Hi, y’all! This foreign correspondent isn’t feeling all that foreign anymore…
It has been almost 11 months since I first stepped out of the Houston airport and into the sticky, oppressive summer heat, since I slept on an air mattress on the floor of our completely empty house while waiting for the movers to arrive, since I pulled into my assigned parking space in The John Cooper School parking lot for the first time, a terrified new kid driving a decidedly uncool 14-year-old minivan.
And now it’s graduation and I’ve just watched the seniors walk across the Cooper stage.
Sitting up high in the bleachers with my classmates, I couldn’t keep my thoughts from Sacramento, couldn’t help but compare the proceedings before me to those I’ve seen grace the Edwards Plaza year after year.
Not surprisingly, the John Cooper graduation was nothing like Country Day’s—Mr. Wells didn’t play his guitar; there was no Dr. Baird Cookie Monster; Fels didn’t wield her blistering sarcasm. There’s no replacing a Country Day skit. What senior doesn’t want their every high school gaffe immortalized in song, dance and laughter at their graduation?
And yet, as I listened to the valedictorian and commencement speaker and watched the steady stream of green gowns and tasseled caps process out of the gym for the last time, it felt right. I was proud, proud of these seniors—my seniors—whom I love and know will go far, and of the school that has given them that chance.
I know that in about a week my other seniors will ascend the risers one final time some 1500 miles from me. I’ll be absent that cool California evening; I’ll miss the last vestiges of heat from the setting summer sun, the welcome relief of the Delta breeze, the laughter, love and tears that will be shared. But I will be there in spirit—or some part of me will…the part that knows how important Country Day was in getting me here.

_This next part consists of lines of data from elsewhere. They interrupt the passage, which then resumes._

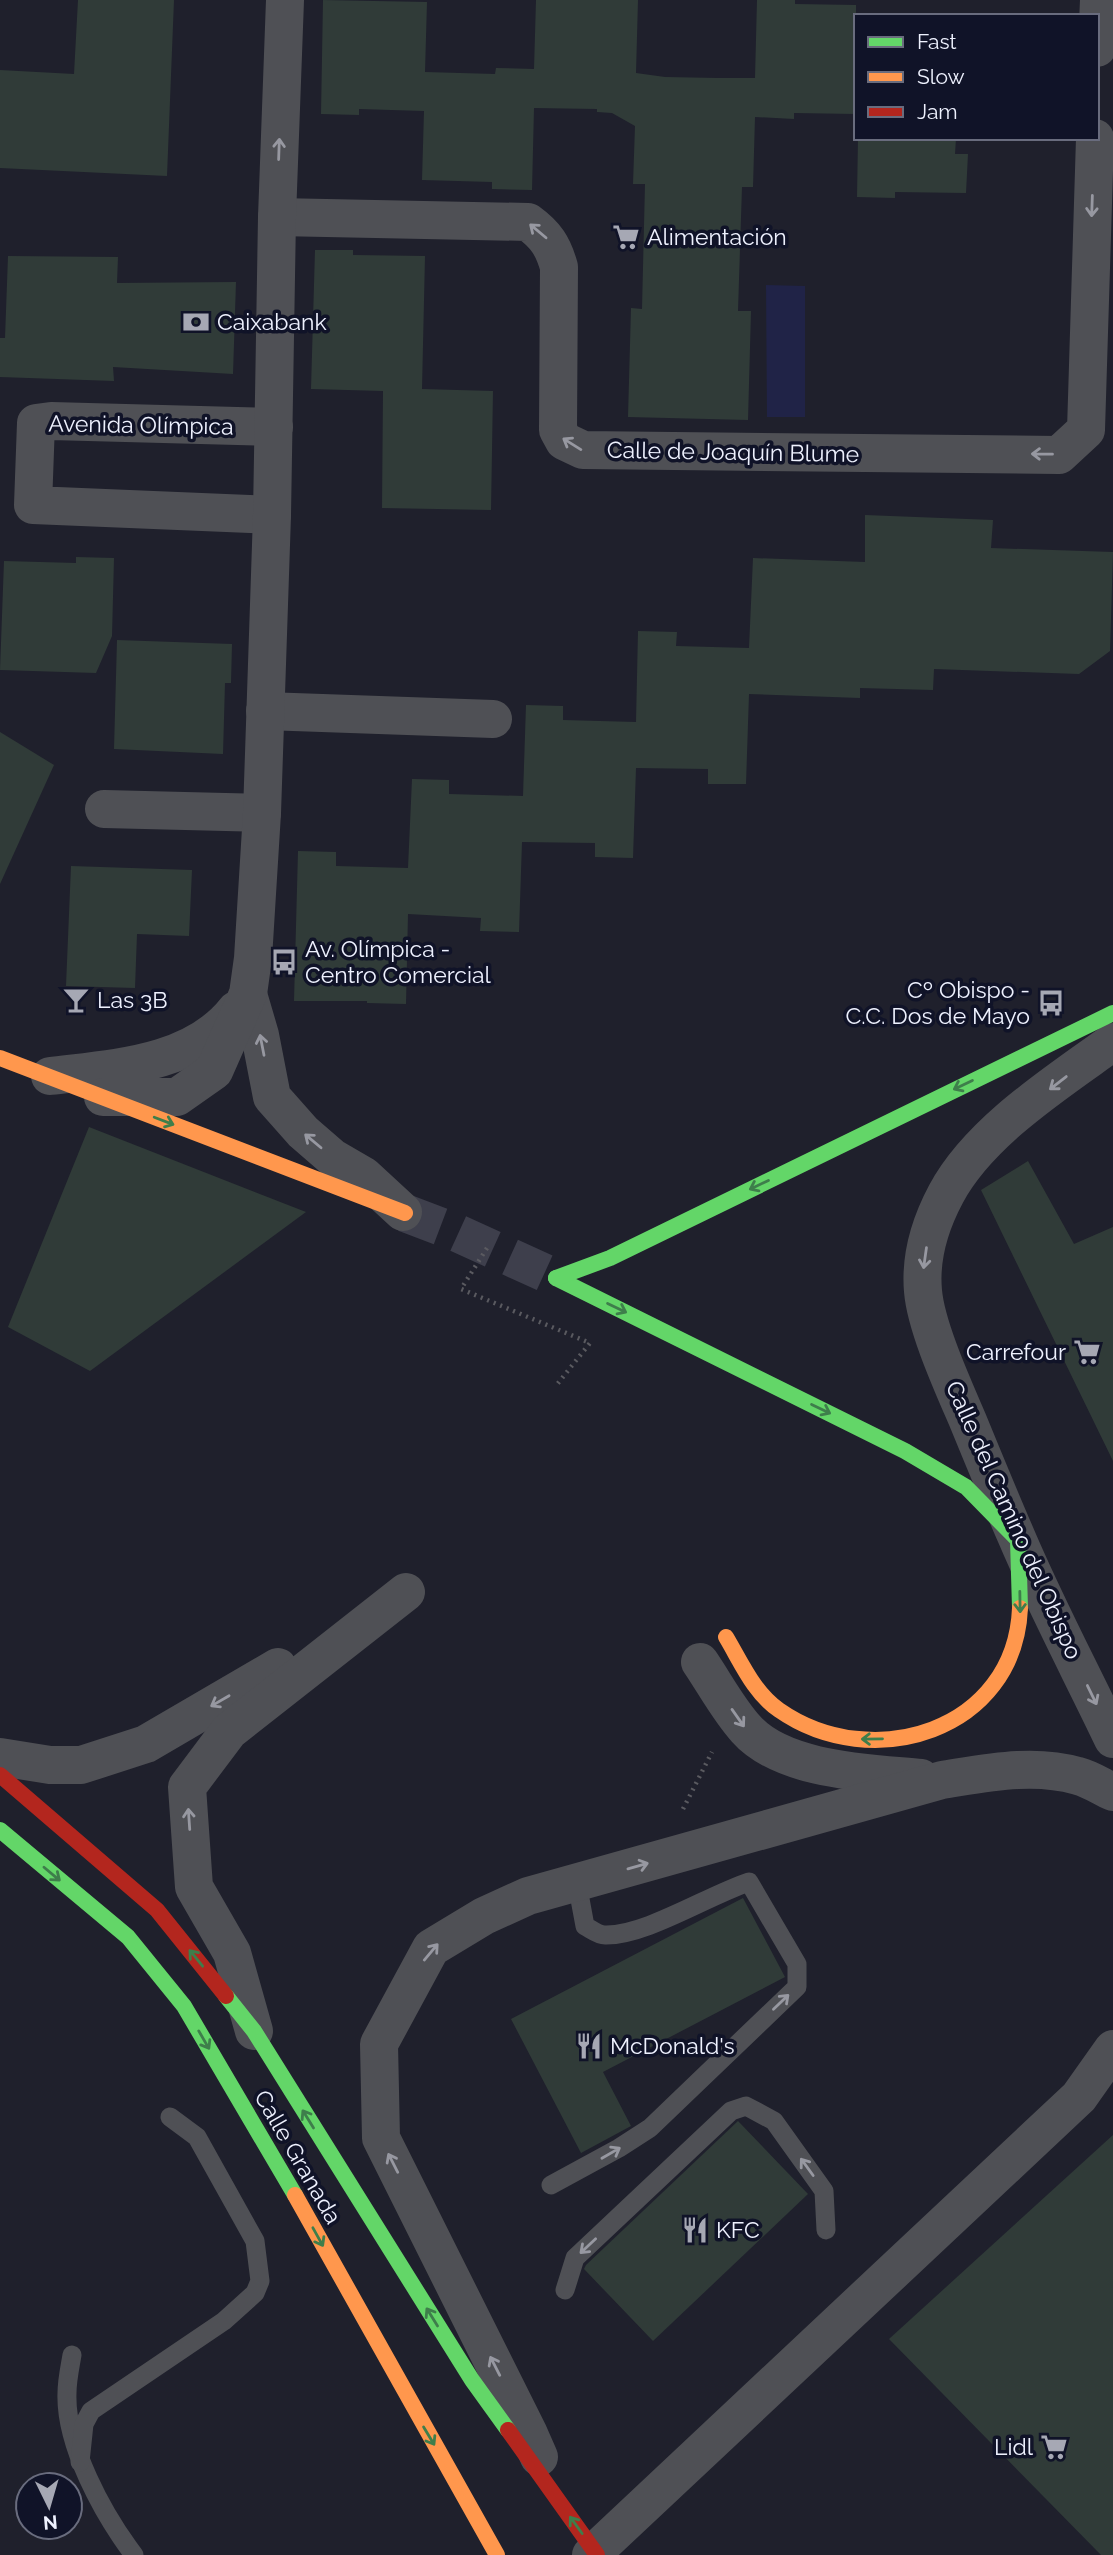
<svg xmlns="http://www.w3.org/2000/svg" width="1113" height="2555" viewBox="0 0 1113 2555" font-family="Raleway,sans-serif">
	<rect width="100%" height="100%" fill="#1f202c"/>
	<polygon fill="#202347" points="766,285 805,286 805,417 767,417"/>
	<g fill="#303b38">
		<polygon points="78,0 174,0 167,176 0,168 0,70 74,74"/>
		<polygon points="323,0 427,2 425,72 495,74 496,68 534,69 536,0 638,0 636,73 665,77 718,78 755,78 757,0 795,0 795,4 856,5 856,114 794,113 794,119 755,117 753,187 742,187 738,311 751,311 748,420 628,417 631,308 642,309 645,184 633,184 635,126 612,113 597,112 597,109 534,108 532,190 492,189 492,182 422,180 424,111 359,109 359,115 321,114"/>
		<polygon points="858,138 956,138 955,154 968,154 966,193 895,192 895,198 857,197"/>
		<polygon points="315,250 353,250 353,255 425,256 422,389 493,391 491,510 382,508 383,391 311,389"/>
		<polygon points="8,256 118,257 117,283 236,282 233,374 113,367 114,381 0,377 0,338 5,338"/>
		<polygon points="865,515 993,520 991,548 1113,552 1110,651 1079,674 934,669 933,690 860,688 860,698 749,694 746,784 708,784 708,769 636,768 633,858 595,857 595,843 522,842 519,932 480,931 481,918 408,914 406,1004 367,1003 367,1001 294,1001 298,851 336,852 336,866 408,868 412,779 449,780 449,794 523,796 526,705 563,706 563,720 636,722 638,631 677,632 676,646 749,648 753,558 865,562"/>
		<polygon points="76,557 114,558 112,636 96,673 0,670 4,561 76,563"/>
		<polygon points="117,640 232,644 231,683 225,683 223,754 114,749"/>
		<polygon points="0,732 54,765 0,884"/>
		<polygon points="71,866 192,870 189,936 137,934 135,988 66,986"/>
		<polygon points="89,1127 306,1212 90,1371 8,1327"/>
		<polygon points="1028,1161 1074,1244 1113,1227 1113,1461 981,1190"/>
		<polygon points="743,1898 785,1977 603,2072 631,2126 581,2153 511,2019"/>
		<polygon points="738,2121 808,2194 653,2341 584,2269 586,2265"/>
		<polygon points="1113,2135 1113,2555 1101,2555 889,2339"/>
	</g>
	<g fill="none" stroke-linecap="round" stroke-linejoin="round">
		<polyline stroke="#3e3f4c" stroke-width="38" stroke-dasharray="38 19" stroke-linecap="butt" points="405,1213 455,1232 556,1278"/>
		<g stroke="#5a5a60" stroke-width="4.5" stroke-dasharray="2 5" stroke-linecap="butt">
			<polyline points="487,1248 461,1289 590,1343 555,1387"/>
			<polyline points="683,1809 712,1752"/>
		</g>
		<g stroke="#4f5055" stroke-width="19">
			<path d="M551 2185 619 2148 650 2128 797 1987V1964L749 1882C707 1896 645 1936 605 1935 598 1935 591 1929 585 1926L577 1883"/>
			<polyline points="565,2290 575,2258 731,2111 746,2106 774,2121 824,2191 826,2230"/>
			<path d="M72 2355C70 2367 67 2380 67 2393 65 2445 103 2514 134 2555"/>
			<polyline points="80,2462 84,2424 91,2411 224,2321 255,2293 260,2281 255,2241 197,2137 170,2117"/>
		</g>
		<g stroke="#4f5055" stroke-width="38">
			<polyline points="1097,48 1099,0"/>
			<path d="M277 217 528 222C546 235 553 246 559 267L558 430 564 441 583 450 1059 455 1086 430 1095 138"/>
			<polyline points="272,515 33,505 36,423 51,421 274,427"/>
			<polyline points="265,711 493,719"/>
			<polyline points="104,809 262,813"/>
			<polyline points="248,994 260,1035 272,1097 303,1132 333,1158 364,1176 403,1212"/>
			<path d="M1113 1042C1056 1083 979 1132 946 1194 930 1224 920 1257 923 1291 926 1327 953 1386 968 1421 984 1460 1000 1499 1017 1538 1046 1606 1081 1672 1113 1739"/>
			<path d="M50 1076C114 1068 193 1065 236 1010"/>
			<polyline points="103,1097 177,1097 214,1071 248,994 253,958 262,813 272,515 277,217 285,0"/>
			<path d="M700 1662C715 1684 728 1709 746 1729 783 1771 870 1773 921 1778"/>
			<polyline points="0,1757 50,1765 81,1765 146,1744 278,1667"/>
			<polyline points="254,2031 232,1953 194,1887 187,1787 229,1731 406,1592"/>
			<path d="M539 2457 528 2432 381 2138 379 2044 431 1948 484 1916 528 1896 942 1780C987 1773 1033 1763 1078 1776 1090 1779 1102 1787 1113 1792"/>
			<polyline points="591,2555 1079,2097 1113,2049"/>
		</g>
		<g stroke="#63d668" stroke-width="16">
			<polyline points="556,1278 905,1451 966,1487 1018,1540 1020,1608"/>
			<polyline points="556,1278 610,1258 1113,1013"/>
			<polyline points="0,1830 128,1937 184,2006 295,2195"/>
			<polyline points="226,1996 254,2031 472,2380 508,2430"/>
		</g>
		<g stroke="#ff974d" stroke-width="16">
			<polyline points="0,1058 405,1213"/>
			<path d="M726 1637C741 1662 754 1693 779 1710 872 1775 1015 1731 1020 1608"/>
			<polyline points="295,2195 497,2555"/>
		</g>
		<g stroke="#b3261e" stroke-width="16">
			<polyline points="0,1775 157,1910 226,1996"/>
			<polyline points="508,2430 597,2555"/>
		</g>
	</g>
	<defs><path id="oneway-shaft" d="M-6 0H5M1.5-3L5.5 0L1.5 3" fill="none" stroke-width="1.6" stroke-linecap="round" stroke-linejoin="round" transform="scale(1.75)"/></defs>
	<g stroke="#9798a1">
		<use href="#oneway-shaft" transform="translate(279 149) rotate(-88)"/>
		<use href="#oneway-shaft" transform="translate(1092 206) rotate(92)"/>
		<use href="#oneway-shaft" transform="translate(538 231) rotate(-140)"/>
		<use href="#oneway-shaft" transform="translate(572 444) rotate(-148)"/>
		<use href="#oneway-shaft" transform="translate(1042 454) rotate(-179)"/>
		<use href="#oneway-shaft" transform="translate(262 1045) rotate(-101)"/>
		<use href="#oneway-shaft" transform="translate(1058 1083) rotate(142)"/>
		<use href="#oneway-shaft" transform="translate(313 1141) rotate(-140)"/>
		<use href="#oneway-shaft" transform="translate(925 1258) rotate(98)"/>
		<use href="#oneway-shaft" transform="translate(1092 1695) rotate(64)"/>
		<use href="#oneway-shaft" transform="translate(220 1701) rotate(150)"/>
		<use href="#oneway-shaft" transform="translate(738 1718) rotate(55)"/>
		<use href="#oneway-shaft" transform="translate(189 1819) rotate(-94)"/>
		<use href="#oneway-shaft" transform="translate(638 1866) rotate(-16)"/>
		<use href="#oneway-shaft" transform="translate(431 1952) rotate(-50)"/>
		<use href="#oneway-shaft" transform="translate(781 2002) rotate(-44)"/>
		<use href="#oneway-shaft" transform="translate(611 2153) rotate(-30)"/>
		<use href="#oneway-shaft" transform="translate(393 2163) rotate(-117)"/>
		<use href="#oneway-shaft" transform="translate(807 2167) rotate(-126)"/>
		<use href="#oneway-shaft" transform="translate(588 2246) rotate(137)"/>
		<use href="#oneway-shaft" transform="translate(495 2366) rotate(-117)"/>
	</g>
	<g stroke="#3e7e4b">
		<use href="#oneway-shaft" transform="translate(963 1085) rotate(154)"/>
		<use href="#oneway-shaft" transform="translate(164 1121) rotate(21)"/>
		<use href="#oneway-shaft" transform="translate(759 1185) rotate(154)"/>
		<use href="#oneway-shaft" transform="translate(617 1308) rotate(26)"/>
		<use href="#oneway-shaft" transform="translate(821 1409) rotate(26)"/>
		<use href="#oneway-shaft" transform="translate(1020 1602) rotate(89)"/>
		<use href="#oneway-shaft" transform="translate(872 1739) rotate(179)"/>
		<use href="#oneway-shaft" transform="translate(52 1874) rotate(40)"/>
		<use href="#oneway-shaft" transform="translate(196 1958) rotate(-129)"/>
		<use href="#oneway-shaft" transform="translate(204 2040) rotate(60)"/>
		<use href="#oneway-shaft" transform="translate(308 2119) rotate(-122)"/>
		<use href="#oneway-shaft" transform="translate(318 2237) rotate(61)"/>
		<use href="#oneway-shaft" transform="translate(432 2317) rotate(-122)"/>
		<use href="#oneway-shaft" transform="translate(429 2436) rotate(59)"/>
		<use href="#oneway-shaft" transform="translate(576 2525) rotate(-126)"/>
	</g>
	<defs>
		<g id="supermarket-bare" transform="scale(2.1)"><path d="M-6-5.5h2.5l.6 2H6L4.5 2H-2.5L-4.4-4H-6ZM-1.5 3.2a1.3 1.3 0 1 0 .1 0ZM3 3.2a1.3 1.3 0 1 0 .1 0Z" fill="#a6a8b4" stroke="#101328" stroke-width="2.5" paint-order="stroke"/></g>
		<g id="bank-bare" transform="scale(2.1)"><path d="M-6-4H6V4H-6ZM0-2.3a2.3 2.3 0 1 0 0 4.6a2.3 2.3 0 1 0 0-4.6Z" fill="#a6a8b4" stroke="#101328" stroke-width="2.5" paint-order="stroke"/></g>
		<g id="bus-bare" transform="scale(2.1)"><path d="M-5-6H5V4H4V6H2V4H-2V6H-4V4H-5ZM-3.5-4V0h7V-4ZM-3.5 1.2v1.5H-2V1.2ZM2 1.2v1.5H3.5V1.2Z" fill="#a6a8b4" stroke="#101328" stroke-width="2.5" paint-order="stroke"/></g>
		<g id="bar-bare" transform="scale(2.1)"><path d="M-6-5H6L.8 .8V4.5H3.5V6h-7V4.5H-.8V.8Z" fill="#a6a8b4" stroke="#101328" stroke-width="2.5" paint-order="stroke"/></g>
		<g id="restaurant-bare" transform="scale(2.1)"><path d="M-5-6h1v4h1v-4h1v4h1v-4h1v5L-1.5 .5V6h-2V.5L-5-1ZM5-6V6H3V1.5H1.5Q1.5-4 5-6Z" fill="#a6a8b4" stroke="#101328" stroke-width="2.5" paint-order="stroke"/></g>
	</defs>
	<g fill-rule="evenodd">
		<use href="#supermarket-bare" x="626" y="237"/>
		<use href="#bank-bare" x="196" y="322"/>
		<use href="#bus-bare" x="284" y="962"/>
		<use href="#bar-bare" x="76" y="1000"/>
		<use href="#bus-bare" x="1051" y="1003"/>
		<use href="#supermarket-bare" x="1087" y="1352"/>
		<use href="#restaurant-bare" x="589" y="2046"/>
		<use href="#restaurant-bare" x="695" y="2230"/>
		<use href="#supermarket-bare" x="1054" y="2447"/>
	</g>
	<g text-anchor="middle" stroke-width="7" stroke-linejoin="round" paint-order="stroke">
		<g font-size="23" fill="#eef1fe" stroke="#101328" text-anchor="start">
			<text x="647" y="245">Alimentación</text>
			<text x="217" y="330">Caixabank</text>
			<text x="305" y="957">Av. Olímpica -<tspan x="305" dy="26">Centro Comercial</tspan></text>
			<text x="1030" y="998" text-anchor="end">Cº Obispo -<tspan x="1030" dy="26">C.C. Dos de Mayo</tspan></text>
			<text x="97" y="1008">Las 3B</text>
			<text x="1066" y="1360" text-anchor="end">Carrefour</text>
			<text x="610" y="2054">McDonald's</text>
			<text x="716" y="2238">KFC</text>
			<text x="1033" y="2455" text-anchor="end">Lidl</text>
		</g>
		<g font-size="23" fill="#eef1fe" stroke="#101328">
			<text transform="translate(141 425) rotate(1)" y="8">Avenida Olímpica</text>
			<text transform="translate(733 452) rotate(1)" y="8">Calle de Joaquín Blume</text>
			<text transform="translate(1014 1520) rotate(66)" y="8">Calle del Camino del Obispo</text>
			<text transform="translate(298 2157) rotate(60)" y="8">Calle Granada</text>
		</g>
	</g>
	<rect x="854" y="14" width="245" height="126" fill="#101328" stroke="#696c7e" stroke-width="2"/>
	<rect x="868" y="37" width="35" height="10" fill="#63d668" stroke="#696c7e" stroke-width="2"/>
	<text x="917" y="49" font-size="21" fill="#eef1fe">Fast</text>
	<rect x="868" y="72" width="35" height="10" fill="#ff974d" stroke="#696c7e" stroke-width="2"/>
	<text x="917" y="84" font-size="21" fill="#eef1fe">Slow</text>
	<rect x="868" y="107" width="35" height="10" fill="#b3261e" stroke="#696c7e" stroke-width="2"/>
	<text x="917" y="119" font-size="21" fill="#eef1fe">Jam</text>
	<g transform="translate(49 2506) rotate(175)"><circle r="33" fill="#101328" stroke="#696c7e" stroke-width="2"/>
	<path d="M0-5L12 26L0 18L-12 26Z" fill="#a6a8b4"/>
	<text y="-10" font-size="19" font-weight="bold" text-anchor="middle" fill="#eef1fe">N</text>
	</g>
</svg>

However, I am eternally grateful for this move, as it has forced me out of the comfortable little boxes that seem to fill our lives when we’re not looking; they compartmentalize our worlds, neatly packaging them into safe, manageable pieces that can slip by unexamined, unevaluated. Moving here was like ripping open all of those boxes at once and dumping their contents in a jumbled heap.
I’ve spent most of these past months sorting through it all, reevaluating myself. Honestly, I didn’t like all I found, but in the process I also discovered aspects to my character that I love. In short, I feel I now have a better handle on who I am.
So, where am I?
This move may have stolen two years at Country Day from me, but it has given me two at Cooper. My time in Texas does not negate my many years in California, nor does it erase the way my childhood at Country Day shaped me. I am an amalgamation, the accumulation of the influence of the many students and teachers I’m honored to call friends.
So, am I a Texan?
Superficially, I haven’t taken up horseback riding, joined the NRA or the GOP. My closet also remains both boot and hat free. Don’t get me wrong; I have nothing against the state. I’m simply not at the point where I really understand that special blend of patriotism and state pride imbued in the bones of so many born and bred here.
But for the people I’ve met here—the friends who welcomed me, who found a place in their lives so that my transplanted one could flourish anew—I am glad to call Texas my home.
Ralph Waldo Emerson once said, “Life is a journey, not a destination.” When I picture myself crossing my stage for my diploma, the culmination of 14 years of schooling, I won’t care which school officially issues it. I don’t think a single sheet of paper can ever encompass the many disparate forces that shape a graduate.
That said, I can’t help but wonder what zingers Fels would have thrown my way given the chance to roast Margaret Whitney!